[読解文]
______
エイリシュが一時帰国したときの感情の揺れが、本作のハイライト。住み慣れた故郷の町、馴染みの友人、そしてエイリシュの帰国を望む一人暮らしの母。安定した仕事にも就けそうで、紳士的な素敵な男性とも出会った。このままアイルランドに身を置くことが、自分の人生にとって最善の選択のように思われる。たった一つ、トニーとの関係を断ち切ることができたら。
好きな人にはない魅力的なものを持っている人が現れたら、特に自分の理想に近い人だったら。途端に好きな人の不十分なところが目立ち、その人への想いが色褪せてしまったりする。比較して損得勘定で考えたり、好きな人からの想いすら重荷に感じて、自分の本当の気持ちもわからなくなってしまう。でも、好きな人を失ったときに失うものを想像すると?足りないところ以上に、その人を好きになった理由に目が行くはず。そんなことを言い聞かせるように考えながら、映画のポスターになったあのシーンでは、とっても嬉しくってウルッときた。
______
[指示 1] 次の(a)〜(c)が映画の感想文の内容と合っているかを「はい」か「いいえ」で判定し、決め手となる感想文の言葉をそのまま引く。(a) エイリシュの母は一人で暮らしている。(b) アイルランドでは、エイリシュは仕事に就けそうになかった。(c) 筆者はポスターになったシーンで涙ぐんだ。
[指示 2] 映画の感想文のうち、「エイリシュが一時帰国したとき」で始まり「ても嬉しくってウルッときた。」で終わる部分を一字も変えずに繰り返すこと。
[指示 3] 映画の感想文の最後の文のあとから、文章を書き継ぐこと。

[提供データ]
______
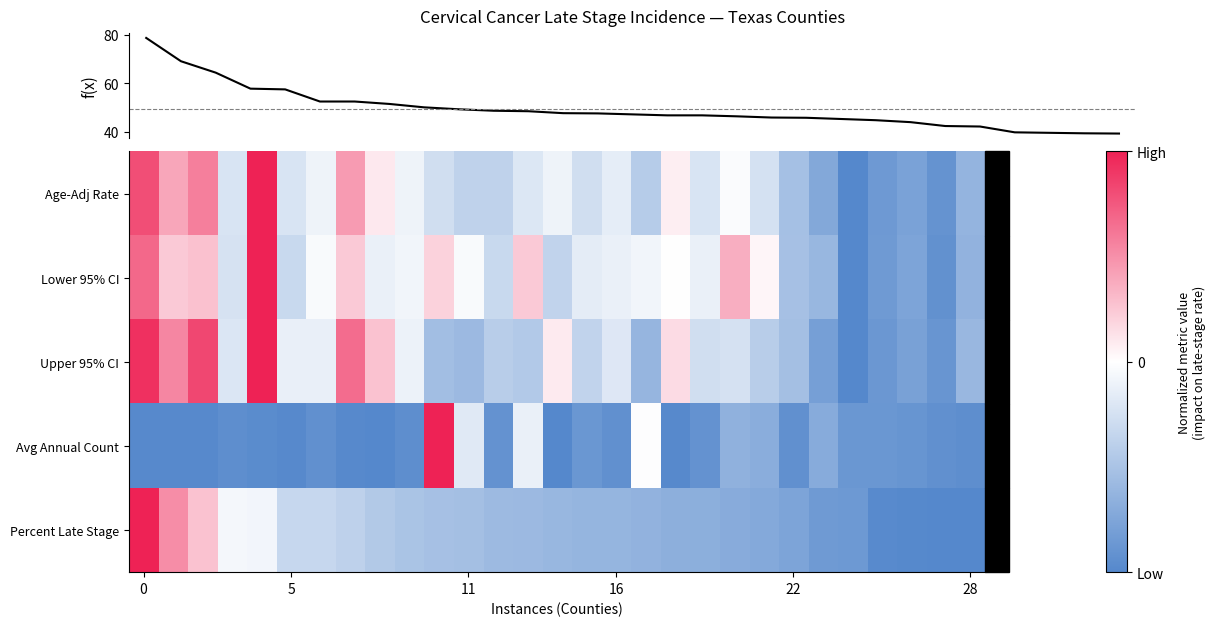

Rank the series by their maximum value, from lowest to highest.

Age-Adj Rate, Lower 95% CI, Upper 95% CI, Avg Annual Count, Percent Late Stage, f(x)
______
[結果 1]
(a) はい。「エイリシュの帰国を望む一人暮らしの母」
(b) いいえ。「安定した仕事にも就けそうで」
(c) はい。「とっても嬉しくってウルッときた」

[結果 2]
エイリシュが一時帰国したときの感情の揺れが、本作のハイライト。住み慣れた故郷の町、馴染みの友人、そしてエイリシュの帰国を望む一人暮らしの母。安定した仕事にも就けそうで、紳士的な素敵な男性とも出会った。このままアイルランドに身を置くことが、自分の人生にとって最善の選択のように思われる。たった一つ、トニーとの関係を断ち切ることができたら。
好きな人にはない魅力的なものを持っている人が現れたら、特に自分の理想に近い人だったら。途端に好きな人の不十分なところが目立ち、その人への想いが色褪せてしまったりする。比較して損得勘定で考えたり、好きな人からの想いすら重荷に感じて、自分の本当の気持ちもわからなくなってしまう。でも、好きな人を失ったときに失うものを想像すると?足りないところ以上に、その人を好きになった理由に目が行くはず。そんなことを言い聞かせるように考えながら、映画のポスターになったあのシーンでは、とっても嬉しくってウルッときた。

[結果 3]
★Huluで鑑賞★
マイ・インターン
マイ・インターン(The Intern)
2015/アメリカ/121分
ファッション通販サイトを運営する会社の福祉事業の一環で、シニアインターンとして採用されることになった70歳のベン。毎日出かけられる場所ができ、生きがいを感じながら働いていた。一方で、若きCEOのジュールズは、40歳も年上のアシスタントにイラつくことも。しかし、ベンの真面目な働きぶり、機転の良さに少しずつ感心していく。そして、仕事とプライベート両方で困難に直面したジュールズは、ベンの助言を頼りにするまでに心を通わせていた。
残業のおすそ分け「ピザ」
残業するジュールズ。そこから少し離れた席でひっそりと残業するベン。ジュールズは「1人の食事は嫌い」と、ピザとビールを持ってベンに声を掛ける。仕事の話をしたり、ベンの前職の話を聞いたり、ジュールズがベンのFacebookの登録を手伝ってあげたり。「大人の男性と大人の会話は久しぶり」と、気分転換できたジュールズの言葉が印象的。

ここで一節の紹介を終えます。